Margaret Knight (1838-1914), Inventor of Paper Grocery Bag
Invented a machine that could create the square-bottomed grocery bag that is still used today
Margaret Knight was born in York, Maine in 1838, and as a child she loved devising different types of toys for herself and her siblings to play with.
Her father died when she was 12, and she went to work in a textile mill to help the family. One day at work, a snagged thread caused a shuttle to fly off its moorings along the processing line, and a worker was injured. Based on what Knight observed, she suggested and went on to create a way to create a covered shuttle so that this kind of accident couldn’t happen. At the time she didn’t know about patents so though companies went on to use her idea, she never profited from that particular one.
Worked in a Paper Bag Factory
By 1868 she was working in the Columbia Paper Bag Company in Springfield, Massachusetts. At the time, paper bags were flat with envelope-like openings. Knight thought a square bottomed bag would be more useful but she realized there would need to be an automated way to fold the paper and glue the bottoms. She began experimenting with how the bag-making machine the factory currently used could be altered to accomplish this task.
At first she created a wooden model but to be apply for the patent, she needed a working model made of iron. She took the project to a machine shop in Boston, and one of the workers there—Charles Annan—stole the idea and applied for a patent. Knight was able to file a lawsuit against Annan, and in 1871 she received the patent.

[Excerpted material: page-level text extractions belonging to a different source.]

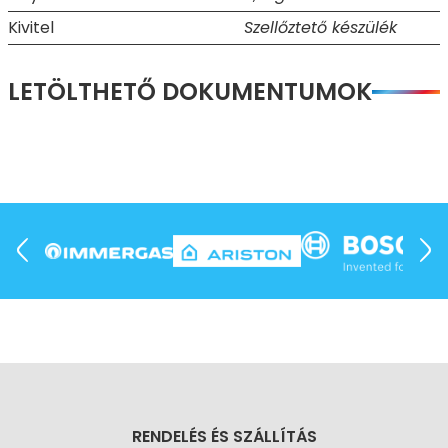
Kivitel
Szellőztető készülék
LETÖLTHETŐ DOKUMENTUMOK
RENDELÉS ÉS SZÁLLÍTÁS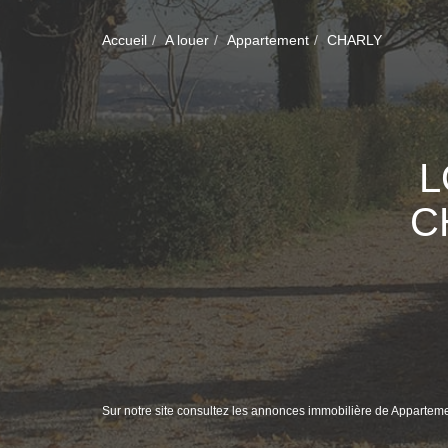
Accueil
A louer
Appartement
CHARLY
L
C
Sur notre site consultez les annonces immobilière de Apparte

In 1870 she and a business partner decided to set up a company to make the bags herself. The workers were difficult about following her instructions as they felt a woman couldn’t possibly know how a machine should work. However Knight prevailed in the Eastern Paper Bag Company started production.
Knight went on to invent many other useful products, almost all of which had to do with manufacturing. One was a machine for boring holes, another was for a numbering machine, and yet another pertained to making windows and sashes. In the mid-1890s she dedicated herself to creating a better machine for making shoes. And though she was in her sixties when automobiles were coming into their own, she was fascinated by them and patented a series of improvements to the rotary engine.
Knight never had a family, and she died in 1914.